Final Report Summary - CONN-BRO (Connectivity Brokerage for Collaborative Optimization of Heterogeneous Wireless Networks)
The CONN-BRO project focuses on the design of novel distributed collaborative optimization algorithms for wireless networks and software architectures for their real life implementations. The CONN-BRO architecture has evolved to leverage the software defined networking (SDN) paradigm, where different networks of air interfaces coexist (Figure 1). Devices can access multiple of these interfaces, and the goal is to allocate the resources and other parameters of these networks jointly and collaboratively to satisfy the needs of several applications running on these networks.
For this purpose, we designed and implemented a distributed SDN controller. Hazelcast library is leveraged for the inter-controller communication. For the controllers to be able to change these parameters remotely, a library for the 802.11 interface is developed and it is accepted as a part of the OpenWRT project. Then the architecture is extended for the control and collaborative optimization of the parameters of the wireless interfaces.
Since multiple controllers are needed for the collaboration of multiple interfaces, effect of multi-domain control planes with partial network map sharing in flow-level network performance is investigated. It is found via extensive emulations that partitioning has gains in the flow setup time and has little effect on throughput.
Then optimization of heterogeneous wireless interfaces has been considered. We first studied an 802.11ac network coexisting with legacy 802.11n nodes. In realistic simulations, we analyzed the effect of collisions from 802.11n nodes when multi-user MIMO beamforming is performed at the 802.11ac access point, and observed benefits of a protection mechanism. We proposed a boosting mechanism for fair time allocation between two networks. We also studied the overhead-information trade-off of the channel sounding for multi-user MIMO.
Using a comprehensive, joint Markov chain model, we analyzed the feasibility of a cognitive radio (CR) network where the primary network (PN) with aggregate on-off traffic employs retransmissions and queues, and the secondary network (SN) is infinitely backlogged and performs imperfect sensing. Then we considered energy harvesting CR networks, where the only source of energy for the SN is the RF signals of the PN and there is a trade-off between spectrum availability and energy availability. It has been observed that the secondary utilization increases with increasing PN channel utilization and burstier PN traffic, contrary to regular CR networks. We then extended the analysis to a case where SN is heterogeneous, PN performs retransmissions, SN traffic is on-off, and both networks employ finite queues. We also designed optimal energy sensing algorithms for cognitive radio networks.
We built an experimental test-bed to implement and test our architectures and algorithms. The test-bed consists of desktop PCs, laptops and netbooks, USRP software defined radios and programmable 802.11 access points. There are also high performance servers available. A real-life demonstration on the CONN-BRO testbed has been performed; where an 802.11 mesh network is constructed across the OzU Engineering building and the performance of real-time video delivery under various conditions have been studied.

* **Items**:
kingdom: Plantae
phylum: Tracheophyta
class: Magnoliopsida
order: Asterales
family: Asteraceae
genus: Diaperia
...
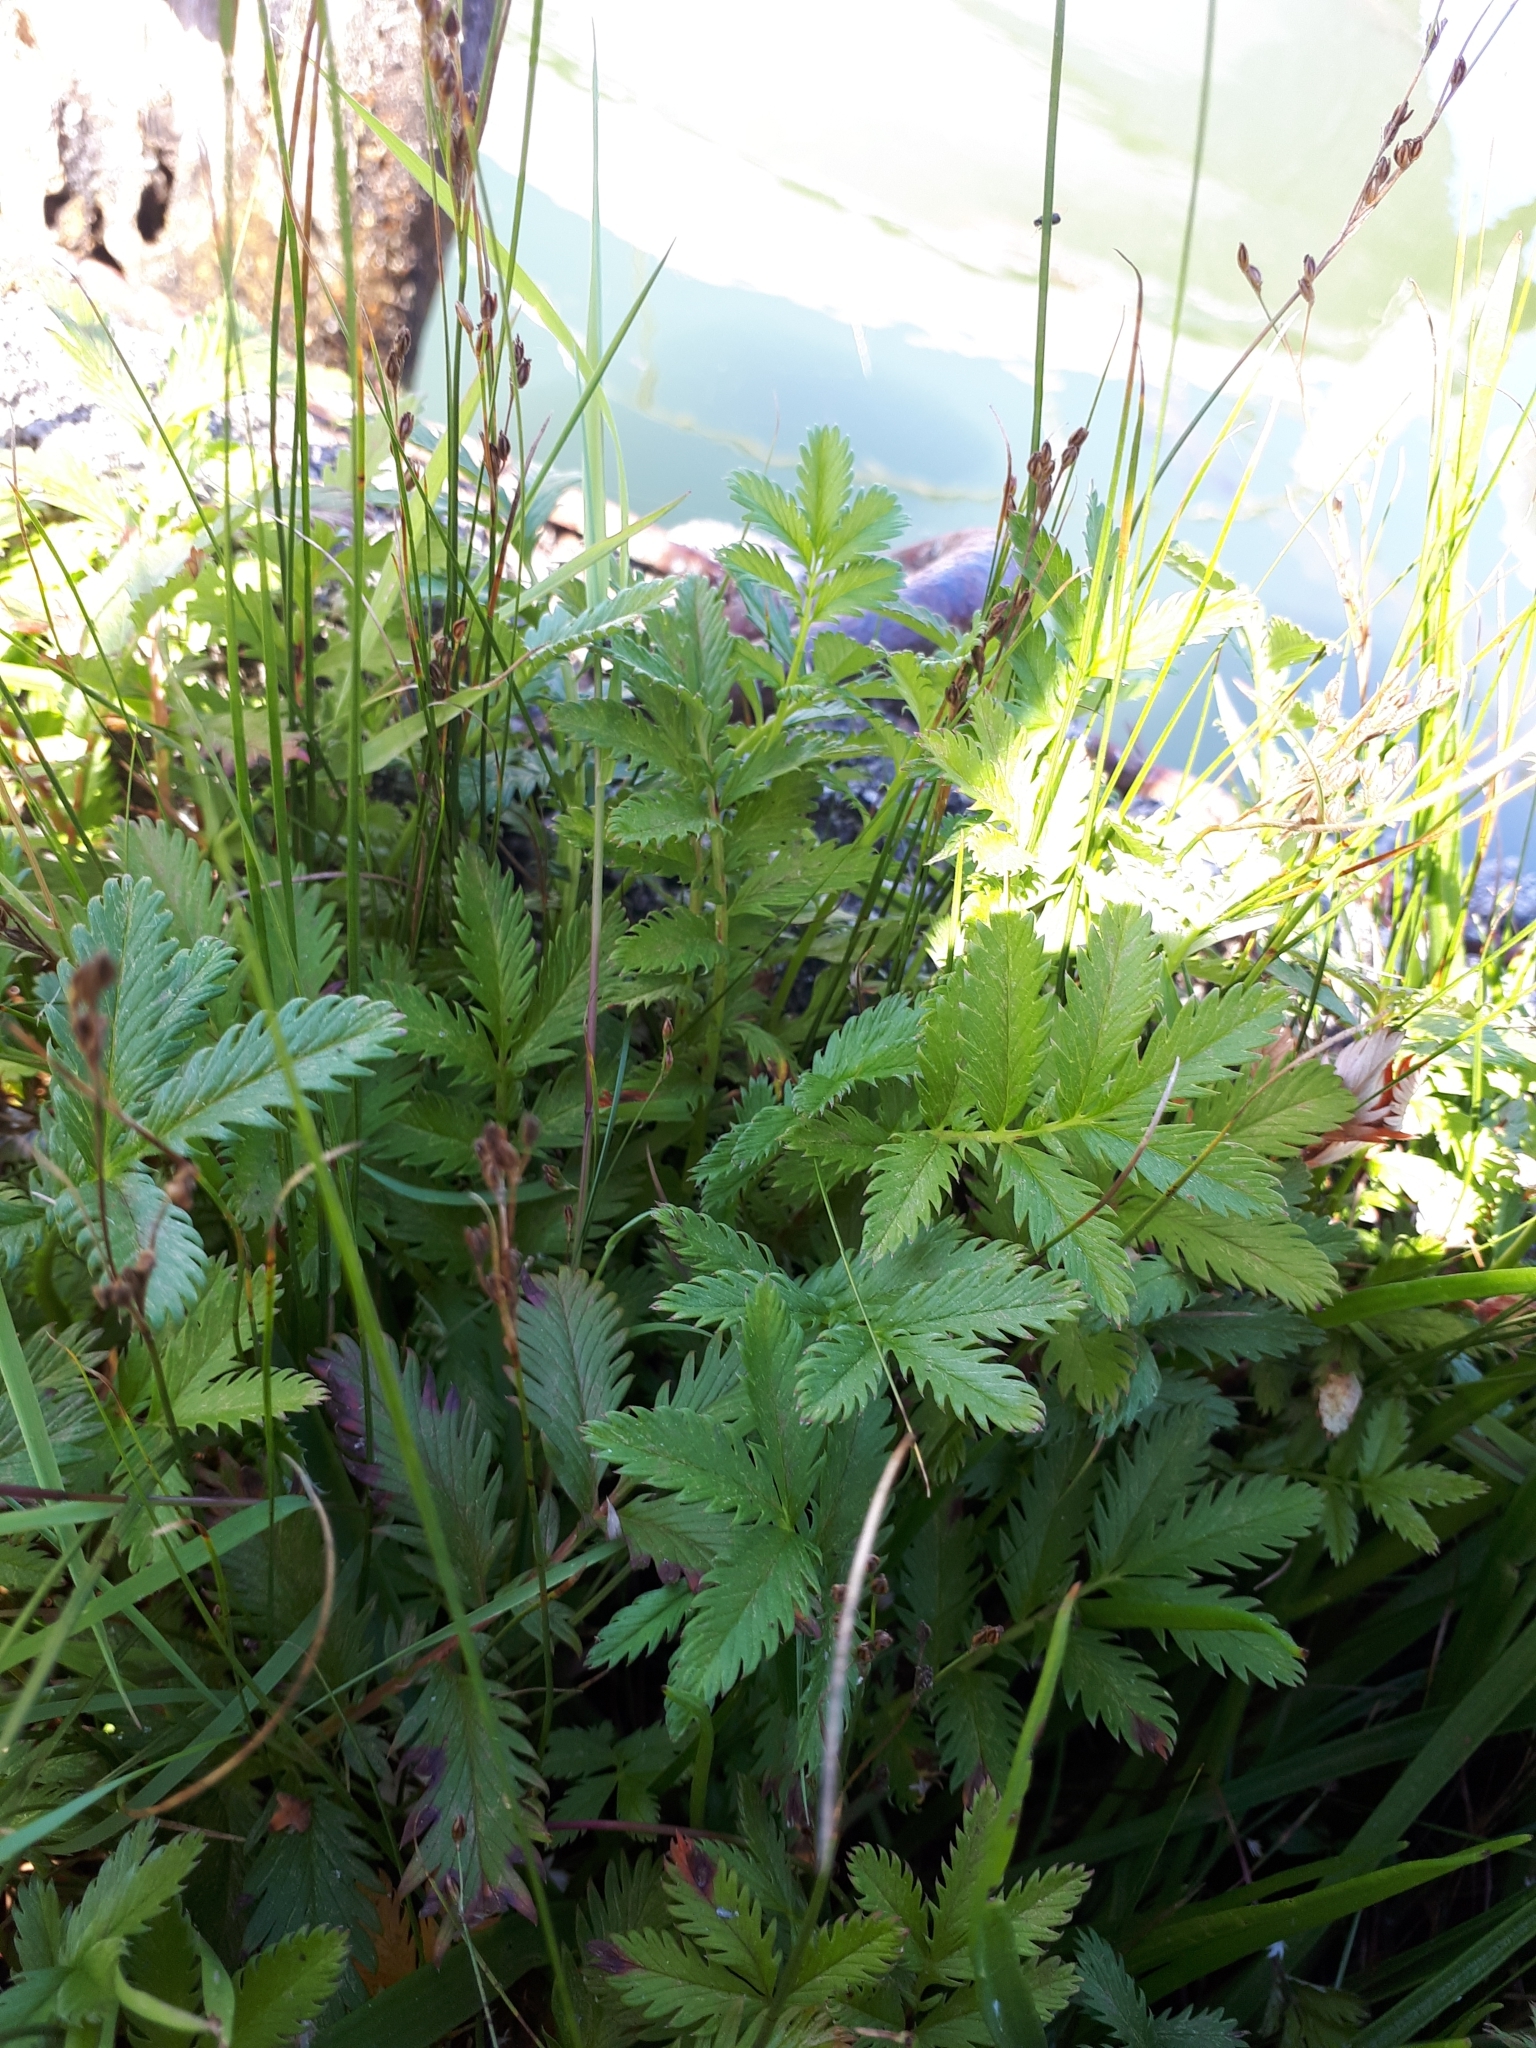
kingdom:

* **Complete the following**:
**a)** List the equipment the experimental test-bed in the CONN-BRO summary is said to consist of.
**b)** According to the CONN-BRO summary, which library handles communication between the SDN controllers?
The rows play no part in what comes next.

* **Full answers**:
**a)**
- Desktop PCs
- Laptops
- Netbooks
- USRP software defined radios
- Programmable 802.11 access points

**b)** The Hazelcast library.